Язык философии | страница 8



Гумбольдт не выходит из этого круга. Его мысль колеблется между двумя крайностями, отшатываясь от обеих. Когда язык предстает ему лишь орудием мысли, он спешит напомнить что это исключительное орудие, воздействующее на мысль. Когда язык видится ему силой, определяющей мысль, Гумбольдт настаивает, что чистая мысль вольна, тем более она свободна от зависимости у омертвелых языковых форм, как только может быть свободна духовная стихия.

Язык то приоткрывает здесь свой непостижимый размах, то отождествляется с лексикой и грамматикой. Его парадоксальность заостряется, но не проясняется. Говоря о языке, Гумбольдт по сути дела захвачен другим. Язык — откровение (Offenbarung) духа. Раньше всего — духовная сила, как вулкан выбрасывающая из себя язык, оставляющая его остывать в разлуке с собой и остающаяся в своей спонтанности недостижимой. Выше всего энергия духа, и язык жив пока ей причастен, а без нее мертвеет. Только приникнув к ней, можно прикоснуться к истине языка. Вот почему в языке надо видеть прежде всего энергию, а не эргон. Прежде всего — «та духовная сила, которая в своем существе не позволяет вполне проникнуть в себя»[2].

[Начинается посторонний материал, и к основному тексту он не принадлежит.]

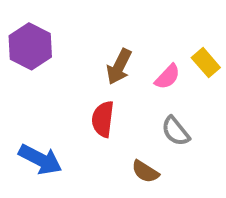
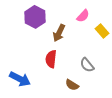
purple hexagon: (30, 46) -> (35, 17), moved
pink semicircle: (167, 77) -> (83, 16), moved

Сила — слово с большим будущим в XIX и XX вв. У Гумбольдта она пока еще духовная. Духовная сила, непостижимо таясь в глубине, исподволь выставляет язык за свой порог. Здесь приоткрывается мало замеченная оборотная сторона гумбольдтовского лицевого очень высокого понимания языка. Возвеличенный, выставленный на обозрение, он лишился укромной неприметности. Гумбольдт постоянно говорит о взаимодействии языка и мысли. Но для их привязывания друг к другу, сколь угодно настойчивого, надо было сначала помыслить язык отдельным. Возвышая язык, Гумбольдт обособляет его и тем выдает для будущей научной проработки.

Гумбольдтовская метафизика была скоро отброшена языкознанием. Что такое духовная индивидуальность, что такое внутренняя форма, даже что такое сила духа, к середине XIX в. было уже неясно. Но установка на разыскание простейшего начала, лежащего в основе языка, упрочилась. Психологизм увидел там процессы апперцепции и ассоциации. Когда человек многократно апперципирует курицу, разные впечатления ассоциируются в единый образ, который в свою очередь ассоциируется с голосом курицы, рождая звукоподражательное слово. Обращают внимание однако на то, что слово возникло очень давно и нельзя ручаться что именно так. Начинается историческая проработка языка, прослеживаются ветви его развития, реконструируется праязык, до которого казалось бы рукой подать от древнейшего состояния известных языков. На деле древнейшие языки оказываются не элементарнее новых, праязык удается уловить только с помощью гипотез, созданий современного ума. На сцену тогда выходит структурная лингвистика. Она заявляет, что в существе языка нет не только никакой метафизики, но и никакой психологии, никакой истории. Существо языка система, имеющая в своей основе простейший акт расподобления. Попадая в сферу действия системы, элементы начинают различаться и тем самым организуются. Откуда структура в языке? От структуры реальности. Что такое структура реальности? Структурализм тут вопроса не видит. Что бытие нельзя считать структурой, относится к тезисам преодоленной метафизики. Структуралисту поэтому становится снова легко сказать то, чего уже не мог сказать Гумбольдт и после него ни психологизм ни историзм научного языкознания: что в начале было слово, пусть в виде простейшей структуры.